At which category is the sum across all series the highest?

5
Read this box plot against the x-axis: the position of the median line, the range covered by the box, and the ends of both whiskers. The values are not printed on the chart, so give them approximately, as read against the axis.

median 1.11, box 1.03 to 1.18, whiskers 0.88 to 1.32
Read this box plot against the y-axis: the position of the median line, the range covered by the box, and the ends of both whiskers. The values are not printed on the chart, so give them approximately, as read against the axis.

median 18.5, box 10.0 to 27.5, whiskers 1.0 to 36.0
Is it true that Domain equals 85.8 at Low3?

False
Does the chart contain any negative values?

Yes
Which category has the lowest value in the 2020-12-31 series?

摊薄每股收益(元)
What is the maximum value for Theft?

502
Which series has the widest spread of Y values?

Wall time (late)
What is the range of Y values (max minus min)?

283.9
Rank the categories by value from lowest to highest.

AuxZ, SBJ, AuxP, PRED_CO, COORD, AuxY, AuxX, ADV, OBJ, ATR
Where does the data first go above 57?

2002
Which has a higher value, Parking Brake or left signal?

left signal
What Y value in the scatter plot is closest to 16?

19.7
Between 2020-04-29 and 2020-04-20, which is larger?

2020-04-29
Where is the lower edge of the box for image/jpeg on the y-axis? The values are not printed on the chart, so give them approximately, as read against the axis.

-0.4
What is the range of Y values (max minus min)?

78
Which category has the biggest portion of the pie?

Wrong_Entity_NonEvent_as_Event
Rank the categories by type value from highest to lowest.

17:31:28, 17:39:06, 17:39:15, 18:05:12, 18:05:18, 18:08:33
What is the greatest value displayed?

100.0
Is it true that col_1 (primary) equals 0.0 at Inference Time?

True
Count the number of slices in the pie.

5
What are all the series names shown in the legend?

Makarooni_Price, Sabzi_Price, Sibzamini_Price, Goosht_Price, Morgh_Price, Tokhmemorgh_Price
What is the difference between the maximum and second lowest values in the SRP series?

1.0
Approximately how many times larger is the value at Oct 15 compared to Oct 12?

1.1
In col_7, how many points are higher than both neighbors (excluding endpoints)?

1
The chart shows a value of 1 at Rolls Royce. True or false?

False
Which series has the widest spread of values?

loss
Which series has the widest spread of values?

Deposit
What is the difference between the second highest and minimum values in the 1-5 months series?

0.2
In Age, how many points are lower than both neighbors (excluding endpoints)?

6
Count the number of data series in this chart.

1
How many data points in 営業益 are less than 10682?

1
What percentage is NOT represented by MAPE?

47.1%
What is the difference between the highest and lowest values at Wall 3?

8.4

——————

Work required
Transcribe every item above word for word, with no changes.

Expected answer
At which category is the sum across all series the highest?

5
Read this box plot against the x-axis: the position of the median line, the range covered by the box, and the ends of both whiskers. The values are not printed on the chart, so give them approximately, as read against the axis.

median 1.11, box 1.03 to 1.18, whiskers 0.88 to 1.32
Read this box plot against the y-axis: the position of the median line, the range covered by the box, and the ends of both whiskers. The values are not printed on the chart, so give them approximately, as read against the axis.

median 18.5, box 10.0 to 27.5, whiskers 1.0 to 36.0
Is it true that Domain equals 85.8 at Low3?

False
Does the chart contain any negative values?

Yes
Which category has the lowest value in the 2020-12-31 series?

摊薄每股收益(元)
What is the maximum value for Theft?

502
Which series has the widest spread of Y values?

Wall time (late)
What is the range of Y values (max minus min)?

283.9
Rank the categories by value from lowest to highest.

AuxZ, SBJ, AuxP, PRED_CO, COORD, AuxY, AuxX, ADV, OBJ, ATR
Where does the data first go above 57?

2002
Which has a higher value, Parking Brake or left signal?

left signal
What Y value in the scatter plot is closest to 16?

19.7
Between 2020-04-29 and 2020-04-20, which is larger?

2020-04-29
Where is the lower edge of the box for image/jpeg on the y-axis? The values are not printed on the chart, so give them approximately, as read against the axis.

-0.4
What is the range of Y values (max minus min)?

78
Which category has the biggest portion of the pie?

Wrong_Entity_NonEvent_as_Event
Rank the categories by type value from highest to lowest.

17:31:28, 17:39:06, 17:39:15, 18:05:12, 18:05:18, 18:08:33
What is the greatest value displayed?

100.0
Is it true that col_1 (primary) equals 0.0 at Inference Time?

True
Count the number of slices in the pie.

5
What are all the series names shown in the legend?

Makarooni_Price, Sabzi_Price, Sibzamini_Price, Goosht_Price, Morgh_Price, Tokhmemorgh_Price
What is the difference between the maximum and second lowest values in the SRP series?

1.0
Approximately how many times larger is the value at Oct 15 compared to Oct 12?

1.1
In col_7, how many points are higher than both neighbors (excluding endpoints)?

1
The chart shows a value of 1 at Rolls Royce. True or false?

False
Which series has the widest spread of values?

loss
Which series has the widest spread of values?

Deposit
What is the difference between the second highest and minimum values in the 1-5 months series?

0.2
In Age, how many points are lower than both neighbors (excluding endpoints)?

6
Count the number of data series in this chart.

1
How many data points in 営業益 are less than 10682?

1
What percentage is NOT represented by MAPE?

47.1%
What is the difference between the highest and lowest values at Wall 3?

8.4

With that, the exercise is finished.